Dima Srouji presents Jaffa: Fragments from a Continuous Modernity as part of we refuse_d, a group exhibition at Mathaf: Arab Museum of Modern Art in Doha. Grounded in architectural research and historical inquiry, Srouji’s project revisits the unrealized 1946–48 master plan for the city of Jaffa—an ambitious proposal developed by the city’s last Palestinian mayor in an attempt to articulate a “modern” urban future to the British Mandate authorities and, in doing so, avert the city’s impending occupation.
Rather than approaching the plan as a lost utopia, Srouji treats it as a site of critical reflection. By resurrecting this vision of modernity, she interrogates the assumed alignment between progress, freedom, and self-determination. Her work exposes a central irony: in adopting the colonizer’s language and standards of “modernity,” the plan implicitly accepted the very framework that enabled dispossession. Through this lens, Jaffa: Fragments from a Continuous Modernity questions whether marginalized communities are compelled to perform legibility—and even liberation—within dominant systems in order to be allowed to exist.

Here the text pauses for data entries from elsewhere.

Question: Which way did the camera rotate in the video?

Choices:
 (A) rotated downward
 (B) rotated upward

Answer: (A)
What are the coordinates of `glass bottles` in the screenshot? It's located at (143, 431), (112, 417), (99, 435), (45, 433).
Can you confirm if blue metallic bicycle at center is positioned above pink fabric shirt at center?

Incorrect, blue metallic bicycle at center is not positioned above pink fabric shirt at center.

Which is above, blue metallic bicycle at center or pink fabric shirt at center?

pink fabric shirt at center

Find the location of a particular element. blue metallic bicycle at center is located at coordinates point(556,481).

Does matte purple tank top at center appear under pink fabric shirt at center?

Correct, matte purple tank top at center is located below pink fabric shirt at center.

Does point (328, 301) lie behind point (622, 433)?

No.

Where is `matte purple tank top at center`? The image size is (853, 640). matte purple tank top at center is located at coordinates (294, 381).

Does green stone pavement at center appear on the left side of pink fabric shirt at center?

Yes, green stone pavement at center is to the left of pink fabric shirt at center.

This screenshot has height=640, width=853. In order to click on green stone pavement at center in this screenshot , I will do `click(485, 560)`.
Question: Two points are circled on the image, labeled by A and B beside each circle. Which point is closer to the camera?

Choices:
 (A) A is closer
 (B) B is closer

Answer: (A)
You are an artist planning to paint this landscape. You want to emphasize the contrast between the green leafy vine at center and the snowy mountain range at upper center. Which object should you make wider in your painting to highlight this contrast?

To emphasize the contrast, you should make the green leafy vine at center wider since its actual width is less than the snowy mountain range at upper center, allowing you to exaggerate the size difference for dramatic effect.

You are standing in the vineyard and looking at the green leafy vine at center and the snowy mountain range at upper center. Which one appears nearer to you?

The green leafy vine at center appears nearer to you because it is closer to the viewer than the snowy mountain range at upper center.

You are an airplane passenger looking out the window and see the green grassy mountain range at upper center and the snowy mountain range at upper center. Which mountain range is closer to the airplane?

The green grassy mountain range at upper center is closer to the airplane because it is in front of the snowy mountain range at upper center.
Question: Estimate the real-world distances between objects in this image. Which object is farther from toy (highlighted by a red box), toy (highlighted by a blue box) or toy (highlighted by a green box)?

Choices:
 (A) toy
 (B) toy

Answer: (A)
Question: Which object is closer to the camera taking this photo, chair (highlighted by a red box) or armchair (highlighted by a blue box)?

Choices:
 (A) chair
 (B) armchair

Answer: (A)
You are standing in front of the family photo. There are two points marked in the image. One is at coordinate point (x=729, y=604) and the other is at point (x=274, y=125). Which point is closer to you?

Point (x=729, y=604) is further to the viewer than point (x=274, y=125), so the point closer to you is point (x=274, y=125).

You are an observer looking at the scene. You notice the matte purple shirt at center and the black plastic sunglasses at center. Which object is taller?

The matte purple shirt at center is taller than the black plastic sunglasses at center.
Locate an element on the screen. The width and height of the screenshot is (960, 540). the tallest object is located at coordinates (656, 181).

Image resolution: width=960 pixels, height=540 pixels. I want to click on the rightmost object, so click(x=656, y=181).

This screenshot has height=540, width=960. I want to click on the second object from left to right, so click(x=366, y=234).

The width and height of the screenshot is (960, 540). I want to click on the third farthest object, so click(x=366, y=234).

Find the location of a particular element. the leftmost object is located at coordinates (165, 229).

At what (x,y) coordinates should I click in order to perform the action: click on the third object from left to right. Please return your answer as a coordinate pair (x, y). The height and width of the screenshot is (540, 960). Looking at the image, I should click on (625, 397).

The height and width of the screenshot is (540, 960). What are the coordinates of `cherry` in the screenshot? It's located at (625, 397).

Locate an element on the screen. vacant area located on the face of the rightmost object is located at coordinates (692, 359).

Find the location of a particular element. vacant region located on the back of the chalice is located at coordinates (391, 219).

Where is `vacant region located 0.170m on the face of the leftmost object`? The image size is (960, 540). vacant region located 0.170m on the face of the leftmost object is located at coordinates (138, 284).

Srouji’s practice situates architecture not merely as a physical structure, but as a political and ethical force. In a contemporary context where architecture is often mobilized as a weapon of control and violence, her work insists on its alternative possibilities: as a repository of memory, a vessel for collective spirit, and a foundation for imagining liberation. By fragmenting and reactivating the archival plan, Srouji opens a space where history is neither fixed nor resolved, but continually negotiated.
we refuse_d, curated by Nadia Radwan and Vasif Kortun, brings together fifteen artists whose practices engage with refusal, endurance, and action. The exhibition asks what it means to persist, resist, and create under conditions of silencing, censorship, and displacement. Developed through sustained dialogue between artists and curators, we refuse_d functions both as a collective statement and as a space of solidarity.
Echoing the spirit of the nineteenth-century Parisian Salon des Refusés, the exhibition foregrounds fragile optimism and resilience in moments of crisis. Featuring predominantly new commissions, the participating artists affirm art as a vital form of presence. Through acts of refusal, their works trace paths of persistence, resistance, heritage, community, collective care, and repair.
Within this context, Srouji’s contribution stands out as a poignant meditation on modernity, power, and memory—underscoring the necessity of art as a means of bearing witness, sustaining life, and insisting on the possibility of liberation.